Diana stand lässig an der Kasse, eine geöffnete Flasche Astra in der Hand, während sie sich mit der Kassiererin unterhielt. Sie lachte über eine Bemerkung und nahm einen Schluck Bier. Diana war eine dieser Personen, die einfach immer da waren, aber nie wirklich eine Rolle spielten. Sie hatte ihren eigenen Rhythmus, tauchte mal hier, mal dort auf, schien das Leben mit einer Gelassenheit zu nehmen, um die viele sie beneideten.

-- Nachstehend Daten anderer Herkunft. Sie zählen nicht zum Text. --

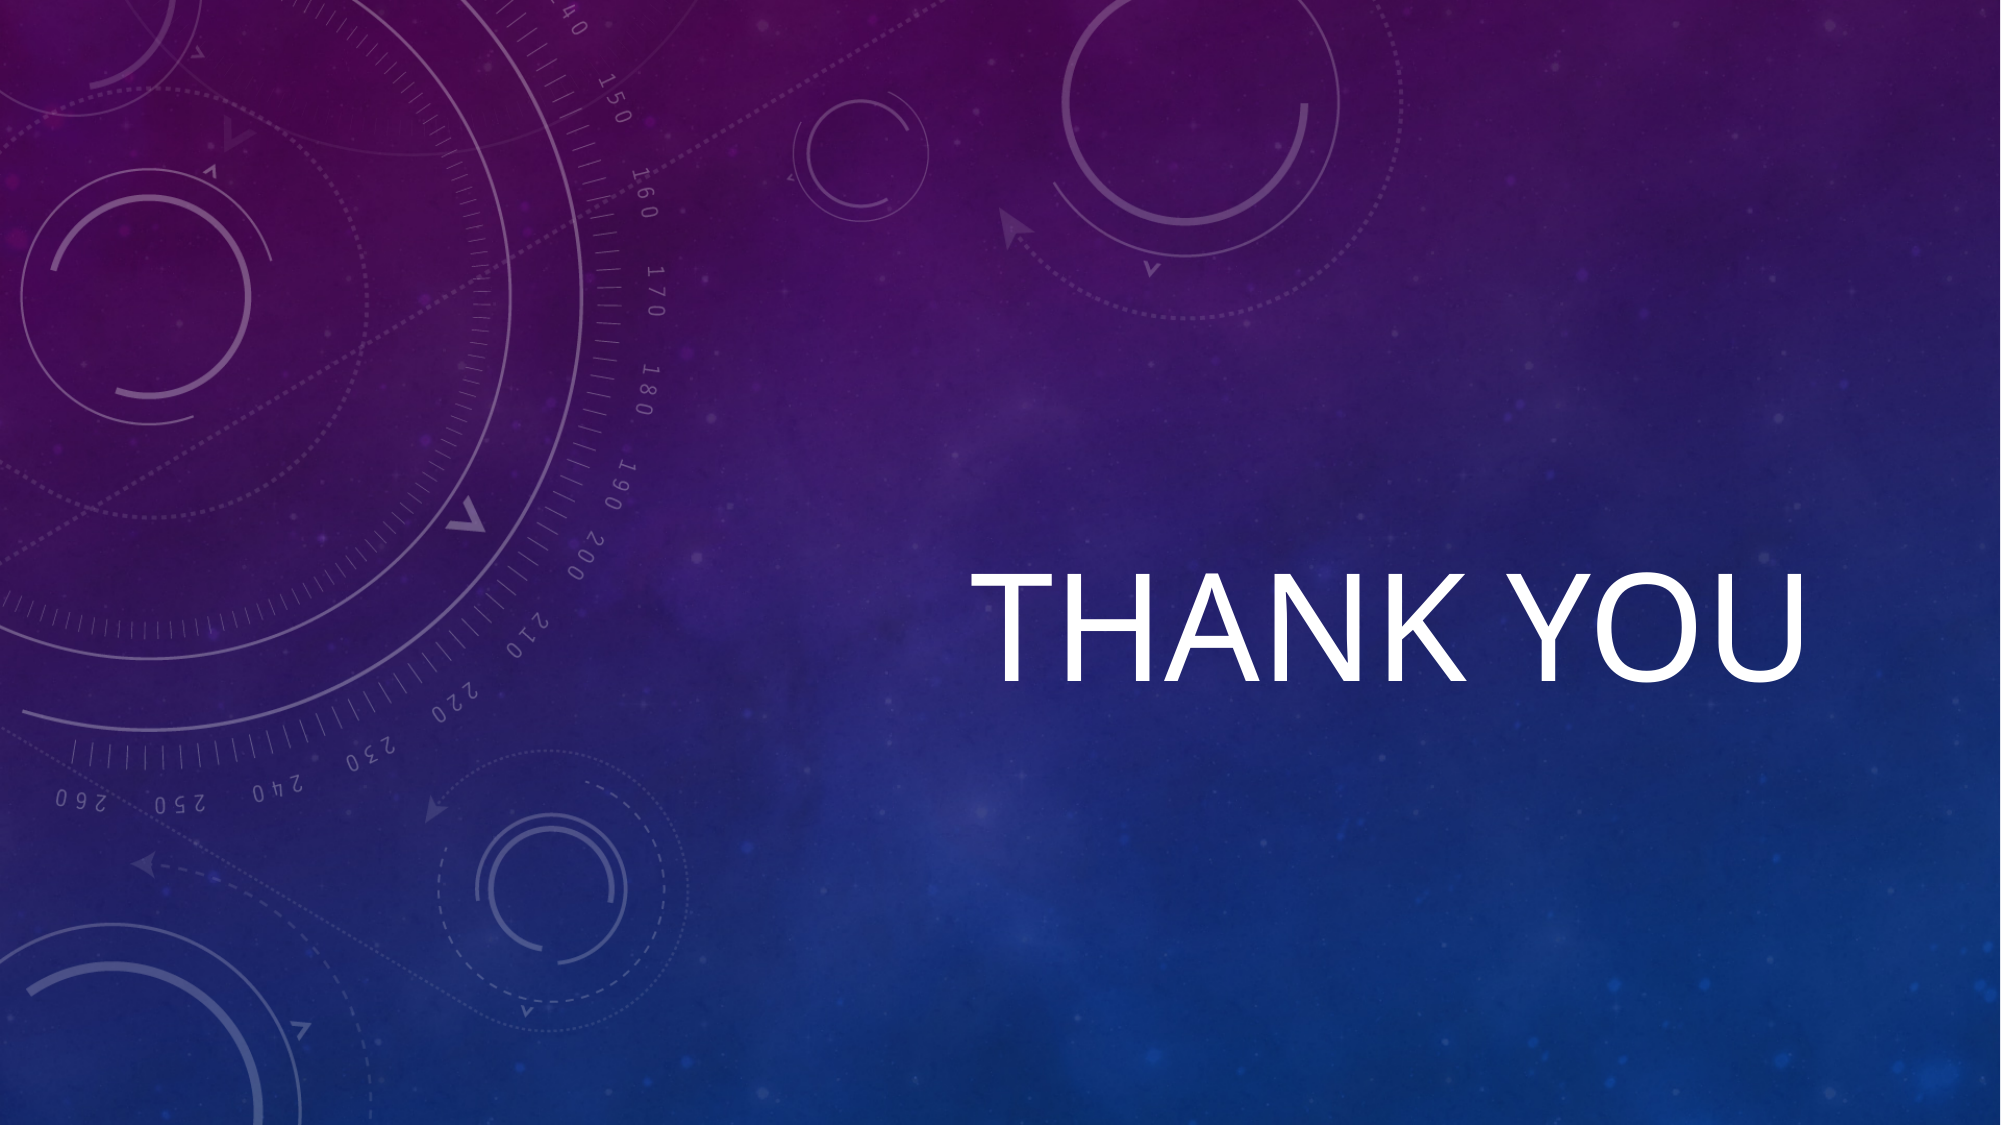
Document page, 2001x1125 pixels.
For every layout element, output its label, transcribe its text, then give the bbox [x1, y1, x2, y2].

„Moin, Anna,“ sagte sie mit einem entspannten Lächeln, als sie sie bemerkte.
„Moin, Diana,“ erwiderte Anna und nahm einen Einkaufskorb. „Wie läuft’s?“
„Wie immer,“ sagte Diana schulterzuckend. „Man lebt, man trinkt, man hört Geschichten über den See.“
„Oh, du auch?“ fragte Anna mit einer hochgezogenen Augenbraue.
„Es gibt immer Geschichten über den See,“ sagte Diana. „Und jetzt erst recht. Die Leute drehen langsam durch, wenn du mich fragst. Aber vielleicht ist ja wirklich was dran.“
Anna wollte gerade etwas erwidern, als sich die Tür öffnete und Herr Petersen hereinkam. Der alte Fischer hatte einen ernsten Ausdruck auf dem Gesicht und ging direkt auf Anna zu.
„Hast du schon gehört, was heute Nacht passiert ist?“
Anna stellte ihren Einkaufskorb ab. „Nein, was denn?“
„Ein paar von uns haben sich am Steg getroffen. Jansen war dabei, und auch ein paar von den Jungen aus dem Dorf. Sie wollten sehen, ob sie die Lichter wiederfinden. Und dann – plötzlich – war da dieses Geräusch. Tief, dumpf. Ein Grollen. Nicht laut, aber man konnte es spüren.“
Anna schüttelte den Kopf. „Und ihr seid sicher, dass es nicht nur der Wind war? Oder ein Boot?“
Petersen sah sie lange an. „Ich bin Fischer, Anna. Ich kenne den See. Und das hier – das war etwas anderes.“
Während sie noch sprachen, kam Frau Alva mit einer Einkaufstüte aus einem der Regale. „Ach, ich hab’s mir schon gedacht, dass ihr euch hier wieder über den See unterhaltet,“ sagte sie schmunzelnd. „Wenn das so weitergeht, sollten wir Eintritt verlangen.“
„Vielleicht sollten wir herausfinden, was los ist, anstatt zu spekulieren,“ sagte Anna.
„Ja,“ sagte Petersen. „Und vielleicht sollten wir es tun, bevor es jemand anderes tut.“
Die Worte blieben im Raum hängen. Es war nicht mehr nur eine Geschichte. Es war nicht mehr nur ein Gerücht. Der See war dabei, seine Geheimnisse preiszugeben – ob das Dorf bereit war oder nicht.
Während Anna ihre Einkäufe erledigte, konnte sie das Gefühl nicht loswerden, dass sie beobachtet wurde. Vielleicht war es nur Einbildung. Vielleicht auch nicht.
Als sie später ins Hotel zurückkehrte, lag der See still unter dem blassen Himmel des Nachmittags. Doch in der Ferne, nahe der Stelle, an der die Kinder das Licht gesehen hatten, kräuselte sich das Wasser – als ob etwas darunter lauerte und darauf wartete, entdeckt zu werden.